--- Task to carry out ---
Go through the data below and return each line where the string "Health" occurs.
+===+
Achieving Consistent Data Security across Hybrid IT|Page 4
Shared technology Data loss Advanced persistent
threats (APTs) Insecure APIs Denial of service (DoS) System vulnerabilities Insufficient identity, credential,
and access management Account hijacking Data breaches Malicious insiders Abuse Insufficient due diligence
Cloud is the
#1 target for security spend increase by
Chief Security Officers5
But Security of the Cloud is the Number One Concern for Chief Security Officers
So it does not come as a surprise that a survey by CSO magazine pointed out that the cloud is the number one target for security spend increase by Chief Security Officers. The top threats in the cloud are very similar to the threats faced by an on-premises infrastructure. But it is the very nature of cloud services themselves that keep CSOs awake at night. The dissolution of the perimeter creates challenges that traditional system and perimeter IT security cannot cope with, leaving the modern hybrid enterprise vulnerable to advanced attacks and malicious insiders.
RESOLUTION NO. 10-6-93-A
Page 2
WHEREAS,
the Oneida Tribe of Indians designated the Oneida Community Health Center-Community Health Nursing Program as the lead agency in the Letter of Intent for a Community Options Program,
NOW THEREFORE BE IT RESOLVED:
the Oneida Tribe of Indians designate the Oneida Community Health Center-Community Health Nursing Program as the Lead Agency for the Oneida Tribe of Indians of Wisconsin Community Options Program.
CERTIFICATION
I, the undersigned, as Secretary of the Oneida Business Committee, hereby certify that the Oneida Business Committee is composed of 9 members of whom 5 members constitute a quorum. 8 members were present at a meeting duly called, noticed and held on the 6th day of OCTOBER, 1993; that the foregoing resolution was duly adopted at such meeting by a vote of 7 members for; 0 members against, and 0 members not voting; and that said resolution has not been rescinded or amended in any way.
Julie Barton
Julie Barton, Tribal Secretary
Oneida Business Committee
+===+
--- Output ---
the Oneida Tribe of Indians designated the Oneida Community Health Center-Community Health Nursing Program as the lead agency in the Letter of Intent for a Community Options Program,
the Oneida Tribe of Indians designate the Oneida Community Health Center-Community Health Nursing Program as the Lead Agency for the Oneida Tribe of Indians of Wisconsin Community Options Program.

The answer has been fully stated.